**RECORDS FOR THIS EXERCISE**
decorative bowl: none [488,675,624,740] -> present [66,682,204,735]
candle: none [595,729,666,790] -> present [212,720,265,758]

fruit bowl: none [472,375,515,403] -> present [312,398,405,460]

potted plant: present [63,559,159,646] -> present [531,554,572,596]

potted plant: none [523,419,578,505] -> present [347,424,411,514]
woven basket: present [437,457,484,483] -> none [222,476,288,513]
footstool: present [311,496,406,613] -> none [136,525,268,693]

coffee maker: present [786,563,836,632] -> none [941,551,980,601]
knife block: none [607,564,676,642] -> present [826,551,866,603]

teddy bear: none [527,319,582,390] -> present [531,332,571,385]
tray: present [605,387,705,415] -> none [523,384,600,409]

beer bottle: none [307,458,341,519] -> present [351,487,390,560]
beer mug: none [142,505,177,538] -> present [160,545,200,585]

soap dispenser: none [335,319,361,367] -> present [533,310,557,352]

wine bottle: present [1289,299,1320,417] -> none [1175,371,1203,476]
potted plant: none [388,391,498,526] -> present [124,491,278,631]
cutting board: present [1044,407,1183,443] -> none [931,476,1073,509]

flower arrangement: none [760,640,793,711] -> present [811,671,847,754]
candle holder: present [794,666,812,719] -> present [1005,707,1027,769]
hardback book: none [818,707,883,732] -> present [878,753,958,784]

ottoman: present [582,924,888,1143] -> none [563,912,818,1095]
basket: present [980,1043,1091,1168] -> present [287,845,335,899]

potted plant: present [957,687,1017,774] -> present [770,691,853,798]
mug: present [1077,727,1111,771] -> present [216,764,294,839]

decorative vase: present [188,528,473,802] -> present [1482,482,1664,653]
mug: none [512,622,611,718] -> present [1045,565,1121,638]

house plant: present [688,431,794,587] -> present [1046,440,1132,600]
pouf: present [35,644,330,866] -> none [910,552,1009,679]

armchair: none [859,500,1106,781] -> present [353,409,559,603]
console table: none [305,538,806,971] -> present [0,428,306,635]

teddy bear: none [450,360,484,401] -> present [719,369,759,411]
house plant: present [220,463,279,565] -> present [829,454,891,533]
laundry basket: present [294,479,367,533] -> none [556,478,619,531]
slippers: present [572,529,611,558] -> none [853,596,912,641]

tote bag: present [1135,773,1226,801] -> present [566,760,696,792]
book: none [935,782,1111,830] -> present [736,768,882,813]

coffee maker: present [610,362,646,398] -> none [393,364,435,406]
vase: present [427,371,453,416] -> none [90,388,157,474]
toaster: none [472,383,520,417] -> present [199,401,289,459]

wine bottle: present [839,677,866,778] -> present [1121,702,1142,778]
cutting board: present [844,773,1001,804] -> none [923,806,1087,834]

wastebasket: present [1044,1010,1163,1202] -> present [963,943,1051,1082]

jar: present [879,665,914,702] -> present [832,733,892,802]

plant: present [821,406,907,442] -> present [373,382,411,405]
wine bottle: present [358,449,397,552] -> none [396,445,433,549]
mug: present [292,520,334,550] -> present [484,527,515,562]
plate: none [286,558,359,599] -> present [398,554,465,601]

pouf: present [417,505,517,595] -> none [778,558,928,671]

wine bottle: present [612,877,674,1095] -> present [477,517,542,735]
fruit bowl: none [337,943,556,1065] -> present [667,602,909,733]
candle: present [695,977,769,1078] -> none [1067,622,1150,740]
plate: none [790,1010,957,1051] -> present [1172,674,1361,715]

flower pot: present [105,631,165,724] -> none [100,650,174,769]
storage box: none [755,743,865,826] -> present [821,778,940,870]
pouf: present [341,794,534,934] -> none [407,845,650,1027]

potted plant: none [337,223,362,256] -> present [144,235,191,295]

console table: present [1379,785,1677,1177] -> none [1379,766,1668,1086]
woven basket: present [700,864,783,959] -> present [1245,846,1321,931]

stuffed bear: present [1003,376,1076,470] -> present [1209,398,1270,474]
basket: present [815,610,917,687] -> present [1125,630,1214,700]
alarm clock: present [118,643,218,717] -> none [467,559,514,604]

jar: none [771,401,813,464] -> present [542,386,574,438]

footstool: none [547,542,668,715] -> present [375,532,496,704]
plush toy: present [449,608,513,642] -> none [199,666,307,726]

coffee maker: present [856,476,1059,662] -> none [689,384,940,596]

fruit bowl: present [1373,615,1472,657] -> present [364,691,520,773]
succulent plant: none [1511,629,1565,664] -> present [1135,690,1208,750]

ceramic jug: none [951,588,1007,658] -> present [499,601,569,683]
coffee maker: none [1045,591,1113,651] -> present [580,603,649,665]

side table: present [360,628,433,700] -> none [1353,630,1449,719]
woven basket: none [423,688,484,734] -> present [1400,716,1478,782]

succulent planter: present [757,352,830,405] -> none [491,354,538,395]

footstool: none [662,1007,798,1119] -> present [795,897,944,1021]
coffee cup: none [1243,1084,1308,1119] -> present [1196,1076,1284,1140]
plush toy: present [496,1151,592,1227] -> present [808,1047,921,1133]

**TO-DO ITEM**
Transcribe the records above exactly, beginning at the line that contains "book: none [935,782,1111,830]" and ending with the line that contains "basket: present [815,610,917,687]", both included, and nothing else.

**REPLY**
book: none [935,782,1111,830] -> present [736,768,882,813]

coffee maker: present [610,362,646,398] -> none [393,364,435,406]
vase: present [427,371,453,416] -> none [90,388,157,474]
toaster: none [472,383,520,417] -> present [199,401,289,459]

wine bottle: present [839,677,866,778] -> present [1121,702,1142,778]
cutting board: present [844,773,1001,804] -> none [923,806,1087,834]

wastebasket: present [1044,1010,1163,1202] -> present [963,943,1051,1082]

jar: present [879,665,914,702] -> present [832,733,892,802]

plant: present [821,406,907,442] -> present [373,382,411,405]
wine bottle: present [358,449,397,552] -> none [396,445,433,549]
mug: present [292,520,334,550] -> present [484,527,515,562]
plate: none [286,558,359,599] -> present [398,554,465,601]

pouf: present [417,505,517,595] -> none [778,558,928,671]

wine bottle: present [612,877,674,1095] -> present [477,517,542,735]
fruit bowl: none [337,943,556,1065] -> present [667,602,909,733]
candle: present [695,977,769,1078] -> none [1067,622,1150,740]
plate: none [790,1010,957,1051] -> present [1172,674,1361,715]

flower pot: present [105,631,165,724] -> none [100,650,174,769]
storage box: none [755,743,865,826] -> present [821,778,940,870]
pouf: present [341,794,534,934] -> none [407,845,650,1027]

potted plant: none [337,223,362,256] -> present [144,235,191,295]

console table: present [1379,785,1677,1177] -> none [1379,766,1668,1086]
woven basket: present [700,864,783,959] -> present [1245,846,1321,931]

stuffed bear: present [1003,376,1076,470] -> present [1209,398,1270,474]
basket: present [815,610,917,687] -> present [1125,630,1214,700]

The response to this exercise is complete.